*ANGEZEIGTER TEXT*
-------
Der Preis des Zynismus – Wie die FIFA Trumps und ihre eigene Menschenverachtung vergoldet, die Toten weiter vergisst

VonRainer Hofmann

November 6, 2025

Miami – Es klingt wie eine Satire auf den Zustand der Welt: Die FIFA, jenes Milliardensyndikat aus Funktionären, Konzernen und Staatsmännern, hat die Schaffung eines „Friedenspreises“ verkündet – und will ihn ausgerechnet im Dezember in Washington verleihen. Ein Ort, an dem Donald Trump, der lauteste Kriegstreiber seiner Generation, längst wieder über Wohl und Wehe des Weltgeschehens bestimmt.

Zwei Männer vom gleichen Schlag: Gier, Korruption und Menschenverachtung im Nadelstreifenazug

Gianni Infantino, der FIFA-Präsident, mit dem Dauerlächeln eines Mannes, der zu viele Kameras gesehen hat, nannte es eine „Anerkennung außergewöhnlicher Taten für den Frieden“. Kein Wort über die Millionen, die in den USA unter Trumps Politik hungern, kein Wort über das brutale Vorgehen der ICE-Behörden, über die völkerrechtswidrigen Angriffe auf Venezuela oder den geplanten Ballsaal im Weißen Haus, der längst zum Symbol einer Präsidentschaft geworden ist, die Prunk über Prinzipien stellt. Stattdessen das Versprechen, den Preis „im Namen der Fans weltweit“ zu vergeben – als ob ein Verband, der sich seit Jahren in Korruption und Selbstgefälligkeit verstrickt, noch im Namen der Menschen sprechen könnte. Und es wird interessant sein, herauszufinden, ob die FIFA oder ihre verzweigten Ableger vielleicht ebenfalls Spuren in jenem Spendengeflecht hinterlassen, das Trumps überteuertes Ballsaal-Projekt in Washington finanziert.
-------
*BEREITGESTELLTE EINTRÄGE*
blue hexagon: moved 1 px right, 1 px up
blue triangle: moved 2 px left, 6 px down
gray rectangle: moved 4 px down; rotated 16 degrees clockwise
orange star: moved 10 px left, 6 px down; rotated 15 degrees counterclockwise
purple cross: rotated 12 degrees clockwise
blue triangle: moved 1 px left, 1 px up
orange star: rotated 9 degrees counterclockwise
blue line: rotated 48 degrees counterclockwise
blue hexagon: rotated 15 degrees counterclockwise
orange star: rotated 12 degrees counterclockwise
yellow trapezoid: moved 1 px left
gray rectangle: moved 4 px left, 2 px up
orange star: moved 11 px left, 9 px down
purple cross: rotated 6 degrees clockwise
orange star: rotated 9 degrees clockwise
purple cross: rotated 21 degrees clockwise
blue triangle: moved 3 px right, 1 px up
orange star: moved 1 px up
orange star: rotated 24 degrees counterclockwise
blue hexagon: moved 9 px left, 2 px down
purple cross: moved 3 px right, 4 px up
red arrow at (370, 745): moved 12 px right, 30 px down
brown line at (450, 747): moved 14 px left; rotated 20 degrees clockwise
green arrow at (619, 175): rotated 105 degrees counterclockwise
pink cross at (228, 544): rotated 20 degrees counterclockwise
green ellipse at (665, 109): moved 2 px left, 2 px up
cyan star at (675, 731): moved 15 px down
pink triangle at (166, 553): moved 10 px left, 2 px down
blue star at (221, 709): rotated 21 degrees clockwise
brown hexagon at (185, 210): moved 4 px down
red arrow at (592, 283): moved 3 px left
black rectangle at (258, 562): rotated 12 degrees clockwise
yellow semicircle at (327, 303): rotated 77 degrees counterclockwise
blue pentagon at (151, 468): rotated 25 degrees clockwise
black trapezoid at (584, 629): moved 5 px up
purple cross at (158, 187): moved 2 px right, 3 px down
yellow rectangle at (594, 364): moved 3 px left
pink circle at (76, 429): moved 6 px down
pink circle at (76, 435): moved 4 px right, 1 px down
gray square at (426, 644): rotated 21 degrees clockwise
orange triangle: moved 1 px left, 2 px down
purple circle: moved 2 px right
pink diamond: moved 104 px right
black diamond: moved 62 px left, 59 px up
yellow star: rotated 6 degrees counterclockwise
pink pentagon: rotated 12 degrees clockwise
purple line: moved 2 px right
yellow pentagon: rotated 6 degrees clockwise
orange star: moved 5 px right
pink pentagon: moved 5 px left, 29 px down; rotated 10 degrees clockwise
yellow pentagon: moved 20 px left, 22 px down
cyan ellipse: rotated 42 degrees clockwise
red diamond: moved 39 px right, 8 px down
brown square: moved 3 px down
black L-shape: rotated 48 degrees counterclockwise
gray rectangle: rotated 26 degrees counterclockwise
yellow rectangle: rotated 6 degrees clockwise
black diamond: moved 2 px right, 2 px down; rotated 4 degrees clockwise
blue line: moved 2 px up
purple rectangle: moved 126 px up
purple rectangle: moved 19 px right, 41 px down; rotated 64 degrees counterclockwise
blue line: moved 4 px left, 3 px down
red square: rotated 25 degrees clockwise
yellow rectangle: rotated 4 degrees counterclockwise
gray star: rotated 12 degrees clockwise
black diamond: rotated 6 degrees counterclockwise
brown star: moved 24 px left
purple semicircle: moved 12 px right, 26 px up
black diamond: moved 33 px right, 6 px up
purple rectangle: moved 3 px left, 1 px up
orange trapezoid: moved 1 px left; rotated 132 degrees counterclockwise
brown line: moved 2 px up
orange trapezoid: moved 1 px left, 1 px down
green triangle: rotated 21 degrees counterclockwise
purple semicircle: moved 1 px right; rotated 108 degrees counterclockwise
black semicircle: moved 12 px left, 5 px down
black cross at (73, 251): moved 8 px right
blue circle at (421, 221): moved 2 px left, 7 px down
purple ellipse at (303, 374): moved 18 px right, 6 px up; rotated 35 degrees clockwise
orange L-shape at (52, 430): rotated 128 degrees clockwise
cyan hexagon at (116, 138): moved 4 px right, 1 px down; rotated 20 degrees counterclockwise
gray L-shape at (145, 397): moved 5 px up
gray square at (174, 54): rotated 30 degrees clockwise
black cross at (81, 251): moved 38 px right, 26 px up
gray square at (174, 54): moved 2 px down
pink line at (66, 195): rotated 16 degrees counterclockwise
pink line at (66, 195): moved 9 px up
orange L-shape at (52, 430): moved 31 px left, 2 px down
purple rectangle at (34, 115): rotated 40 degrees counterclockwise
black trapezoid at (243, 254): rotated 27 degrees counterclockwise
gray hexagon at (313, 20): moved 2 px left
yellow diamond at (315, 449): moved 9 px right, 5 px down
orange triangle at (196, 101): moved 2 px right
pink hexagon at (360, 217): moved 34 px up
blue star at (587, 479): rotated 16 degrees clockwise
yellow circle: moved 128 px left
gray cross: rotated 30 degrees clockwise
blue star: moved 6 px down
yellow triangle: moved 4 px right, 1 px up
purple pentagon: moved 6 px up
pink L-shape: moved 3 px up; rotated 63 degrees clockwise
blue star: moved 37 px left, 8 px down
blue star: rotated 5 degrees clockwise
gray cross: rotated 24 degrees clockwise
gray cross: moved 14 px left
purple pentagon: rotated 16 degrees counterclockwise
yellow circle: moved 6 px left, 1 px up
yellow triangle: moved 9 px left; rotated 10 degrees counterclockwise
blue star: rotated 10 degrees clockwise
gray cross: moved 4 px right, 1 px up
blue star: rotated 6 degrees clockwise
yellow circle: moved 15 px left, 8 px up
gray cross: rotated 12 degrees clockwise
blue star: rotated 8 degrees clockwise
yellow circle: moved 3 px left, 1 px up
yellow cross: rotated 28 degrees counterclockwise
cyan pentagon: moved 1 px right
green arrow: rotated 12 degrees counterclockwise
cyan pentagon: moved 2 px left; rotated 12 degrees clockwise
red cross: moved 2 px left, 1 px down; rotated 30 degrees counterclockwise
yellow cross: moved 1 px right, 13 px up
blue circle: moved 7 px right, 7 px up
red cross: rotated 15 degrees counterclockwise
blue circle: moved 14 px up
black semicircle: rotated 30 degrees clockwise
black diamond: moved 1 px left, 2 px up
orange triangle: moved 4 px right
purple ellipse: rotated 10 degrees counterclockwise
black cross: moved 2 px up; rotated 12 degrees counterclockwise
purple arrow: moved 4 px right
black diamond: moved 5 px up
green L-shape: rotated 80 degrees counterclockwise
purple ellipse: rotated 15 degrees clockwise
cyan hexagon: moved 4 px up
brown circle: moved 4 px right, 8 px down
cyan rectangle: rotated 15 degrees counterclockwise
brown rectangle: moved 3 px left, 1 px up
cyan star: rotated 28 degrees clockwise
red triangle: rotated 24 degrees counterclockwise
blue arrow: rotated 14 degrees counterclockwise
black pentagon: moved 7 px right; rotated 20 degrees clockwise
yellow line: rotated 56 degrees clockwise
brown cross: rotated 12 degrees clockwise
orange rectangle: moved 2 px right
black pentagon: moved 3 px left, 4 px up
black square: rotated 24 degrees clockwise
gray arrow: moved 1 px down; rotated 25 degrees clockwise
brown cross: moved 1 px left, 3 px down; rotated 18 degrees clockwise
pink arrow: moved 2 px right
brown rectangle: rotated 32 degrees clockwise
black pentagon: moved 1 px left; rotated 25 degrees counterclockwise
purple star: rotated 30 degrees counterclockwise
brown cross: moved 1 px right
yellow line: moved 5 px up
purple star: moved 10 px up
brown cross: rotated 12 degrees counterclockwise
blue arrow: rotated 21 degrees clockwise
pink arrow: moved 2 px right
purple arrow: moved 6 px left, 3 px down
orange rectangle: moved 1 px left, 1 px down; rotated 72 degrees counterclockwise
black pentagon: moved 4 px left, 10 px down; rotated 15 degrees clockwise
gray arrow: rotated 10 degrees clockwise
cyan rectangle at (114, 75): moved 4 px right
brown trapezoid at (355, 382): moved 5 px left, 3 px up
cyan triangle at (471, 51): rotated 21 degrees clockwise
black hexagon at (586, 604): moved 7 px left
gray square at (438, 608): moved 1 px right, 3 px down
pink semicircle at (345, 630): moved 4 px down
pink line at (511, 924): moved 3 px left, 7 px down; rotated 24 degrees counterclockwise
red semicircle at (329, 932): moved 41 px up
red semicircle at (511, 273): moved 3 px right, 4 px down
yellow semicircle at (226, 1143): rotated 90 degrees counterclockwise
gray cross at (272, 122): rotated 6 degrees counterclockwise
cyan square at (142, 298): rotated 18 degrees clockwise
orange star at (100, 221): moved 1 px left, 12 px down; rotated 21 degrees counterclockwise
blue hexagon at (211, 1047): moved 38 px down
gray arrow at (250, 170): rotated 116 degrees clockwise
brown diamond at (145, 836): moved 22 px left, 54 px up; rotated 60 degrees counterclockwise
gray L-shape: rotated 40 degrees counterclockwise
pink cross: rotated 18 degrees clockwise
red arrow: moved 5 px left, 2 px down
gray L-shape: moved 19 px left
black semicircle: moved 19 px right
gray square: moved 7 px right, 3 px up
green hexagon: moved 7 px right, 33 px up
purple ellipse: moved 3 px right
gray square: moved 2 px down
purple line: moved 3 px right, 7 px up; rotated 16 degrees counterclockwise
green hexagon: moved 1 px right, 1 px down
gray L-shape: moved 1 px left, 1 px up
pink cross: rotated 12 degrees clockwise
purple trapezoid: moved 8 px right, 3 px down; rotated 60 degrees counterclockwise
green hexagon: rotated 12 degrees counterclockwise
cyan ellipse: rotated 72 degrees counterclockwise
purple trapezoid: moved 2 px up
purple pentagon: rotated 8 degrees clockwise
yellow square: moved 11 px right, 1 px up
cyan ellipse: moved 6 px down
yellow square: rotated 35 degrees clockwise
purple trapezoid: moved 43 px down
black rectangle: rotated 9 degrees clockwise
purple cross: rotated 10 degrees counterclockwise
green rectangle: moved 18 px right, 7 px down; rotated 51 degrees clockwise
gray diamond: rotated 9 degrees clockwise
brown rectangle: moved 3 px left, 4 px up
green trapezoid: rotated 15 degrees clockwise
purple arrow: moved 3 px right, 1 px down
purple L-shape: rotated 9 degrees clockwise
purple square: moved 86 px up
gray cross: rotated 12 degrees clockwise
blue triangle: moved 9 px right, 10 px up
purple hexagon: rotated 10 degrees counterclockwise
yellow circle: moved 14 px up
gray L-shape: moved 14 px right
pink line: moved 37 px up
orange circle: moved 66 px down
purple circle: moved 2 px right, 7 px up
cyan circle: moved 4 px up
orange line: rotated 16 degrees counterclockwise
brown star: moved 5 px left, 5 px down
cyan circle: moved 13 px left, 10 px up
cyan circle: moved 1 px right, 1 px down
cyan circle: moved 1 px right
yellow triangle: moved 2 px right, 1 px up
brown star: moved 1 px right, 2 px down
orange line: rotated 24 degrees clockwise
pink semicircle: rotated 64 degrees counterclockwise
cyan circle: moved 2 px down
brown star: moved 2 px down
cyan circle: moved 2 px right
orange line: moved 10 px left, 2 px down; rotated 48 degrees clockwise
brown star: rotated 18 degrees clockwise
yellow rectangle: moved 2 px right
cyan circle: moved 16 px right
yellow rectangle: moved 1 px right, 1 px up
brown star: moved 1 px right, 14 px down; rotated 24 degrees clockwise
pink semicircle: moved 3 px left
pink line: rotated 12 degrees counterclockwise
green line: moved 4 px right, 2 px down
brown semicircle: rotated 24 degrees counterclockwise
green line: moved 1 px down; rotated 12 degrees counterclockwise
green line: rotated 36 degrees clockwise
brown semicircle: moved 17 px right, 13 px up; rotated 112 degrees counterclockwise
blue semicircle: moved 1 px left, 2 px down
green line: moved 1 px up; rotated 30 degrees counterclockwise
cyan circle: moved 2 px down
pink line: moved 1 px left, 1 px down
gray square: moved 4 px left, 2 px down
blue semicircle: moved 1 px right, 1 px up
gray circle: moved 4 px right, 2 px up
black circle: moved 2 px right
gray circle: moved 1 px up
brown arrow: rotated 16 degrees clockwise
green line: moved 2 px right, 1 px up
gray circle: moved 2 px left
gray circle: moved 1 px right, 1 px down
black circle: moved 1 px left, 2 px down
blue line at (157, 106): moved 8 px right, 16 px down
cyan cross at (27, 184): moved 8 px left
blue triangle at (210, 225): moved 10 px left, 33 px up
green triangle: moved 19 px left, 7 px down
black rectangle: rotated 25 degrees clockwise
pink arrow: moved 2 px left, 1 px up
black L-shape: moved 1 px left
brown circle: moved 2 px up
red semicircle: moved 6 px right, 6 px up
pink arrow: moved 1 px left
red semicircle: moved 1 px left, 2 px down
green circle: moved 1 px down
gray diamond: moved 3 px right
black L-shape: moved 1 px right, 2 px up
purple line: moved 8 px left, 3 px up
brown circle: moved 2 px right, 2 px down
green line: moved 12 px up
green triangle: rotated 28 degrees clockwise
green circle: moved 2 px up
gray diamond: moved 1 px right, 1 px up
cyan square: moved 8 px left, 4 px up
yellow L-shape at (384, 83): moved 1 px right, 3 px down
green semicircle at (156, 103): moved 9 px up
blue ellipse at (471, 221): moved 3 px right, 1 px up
-------
*AUFGABEN*
A – Gib aus dem Text über den FIFA-Friedenspreis den Abschnitt von „Miami – Es klingt“ bis einschließlich „des Weltgeschehens bestimmt.“ wortgetreu wieder.
B – Zähle aus dem Text über den FIFA-Friedenspreis alle Dinge auf, über die bei Infantino laut Text „kein Wort“ fällt.

*LÖSUNGEN*
A –
Miami – Es klingt wie eine Satire auf den Zustand der Welt: Die FIFA, jenes Milliardensyndikat aus Funktionären, Konzernen und Staatsmännern, hat die Schaffung eines „Friedenspreises“ verkündet – und will ihn ausgerechnet im Dezember in Washington verleihen. Ein Ort, an dem Donald Trump, der lauteste Kriegstreiber seiner Generation, längst wieder über Wohl und Wehe des Weltgeschehens bestimmt.

B –
- die Millionen, die in den USA unter Trumps Politik hungern
- das brutale Vorgehen der ICE-Behörden
- die völkerrechtswidrigen Angriffe auf Venezuela
- der geplante Ballsaal im Weißen Haus